Ned Denison shared his thoughts on safety on Facebook and email. Re-posted here as food for thought for all open water swimmers:
So – the topic of “safety” in our local waters seems to have come up again.
I have to confess I don’t like the word. It is a terrible way to judge open water swimming.
Is open water swimming SAFE?
For me, it is all about “relative safety” and “sense” – which only an individual can judge depending on their open water experience, water speed/power and consequences.
Pool swimming, with a lifeguard on duty, is relatively safer than open water swimming.
Getting into the water at Myrtleville in crashing waves is relatively safer than getting into Sandycove with waves crashing on the slipway.

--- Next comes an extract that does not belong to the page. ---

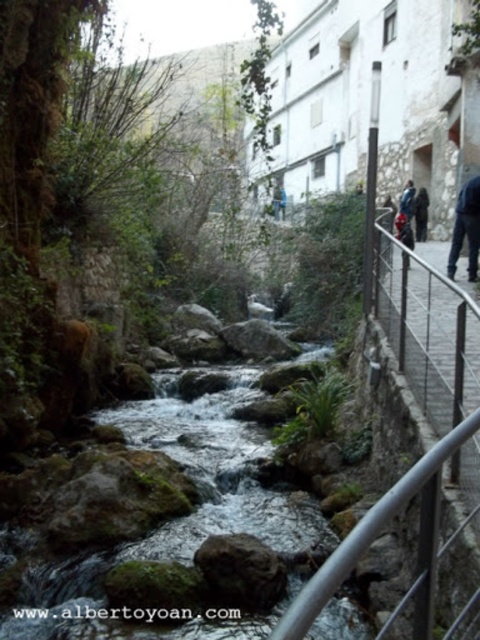
Consider the image. You are a hiker who wants to cross the stream using the pathway on the right. However, you notice the dark blue jeans at right and the blue fabric jacket at upper center in the scene. Which item is closer to the stream?

The dark blue jeans at right is positioned under the blue fabric jacket at upper center, meaning it is closer to the stream.

You are standing on the pathway near the dark blue jeans at right and want to place the blue fabric jacket at upper center on the ground. Can you determine if there is enough space to place the jacket without overlapping the jeans?

The dark blue jeans at right occupies less space than blue fabric jacket at upper center. Therefore, the jacket may require more space than the jeans currently take up, so placing it without overlapping might be challenging unless there is additional room available.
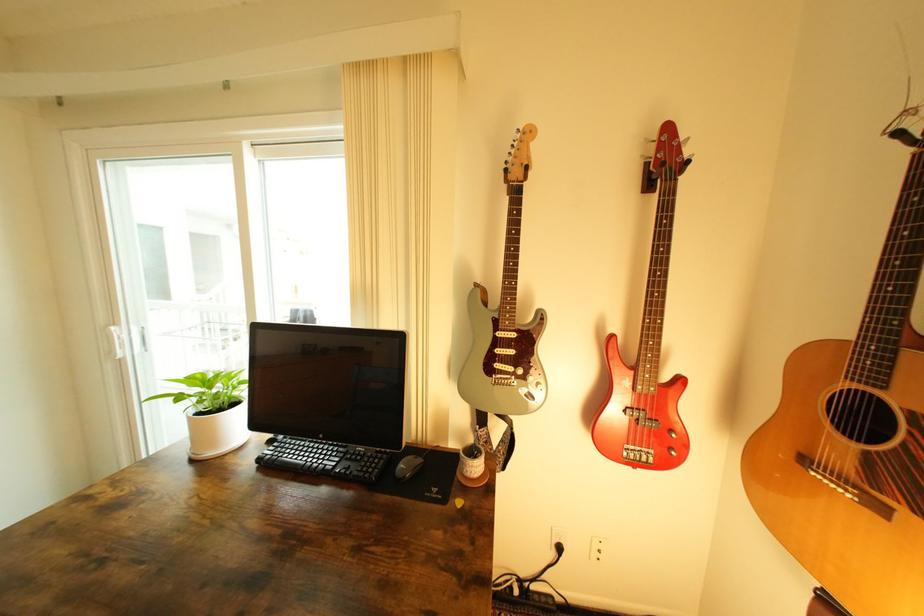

Swimming at Myrtleville (with the exception of right around the Dutchman Rocks) is relatively safer than swimming around the back of Sandycove Island.
Swimming in a well fitted wetsuit (made for swimming not surfing!) and with a red float attached is relatively safer than swimming in togs.
Swimming in 15 C water is relatively safer than 10 C.
Swimming in 10 C water is relatively safer than swimming an ice mile in sub 5 C.
Open water swimming is relatively safer than using a mobile phone (even with headset/speaker) while driving. So, I would advise anyone talking about safety to start with their car activities.
I would submit that the above statements are simply correct and can’t imagine anyone questioning them.
Please take a close look at YOUR open water experiences – they can help YOU better evaluate YOUR relative safety. One way is to look at the Cork Long Swim List….if you have a couple of recent entries than you probably were swimming for at least 90 minutes doing a 5k or more. It is an experience that will help you reduce your chances of panic in the water.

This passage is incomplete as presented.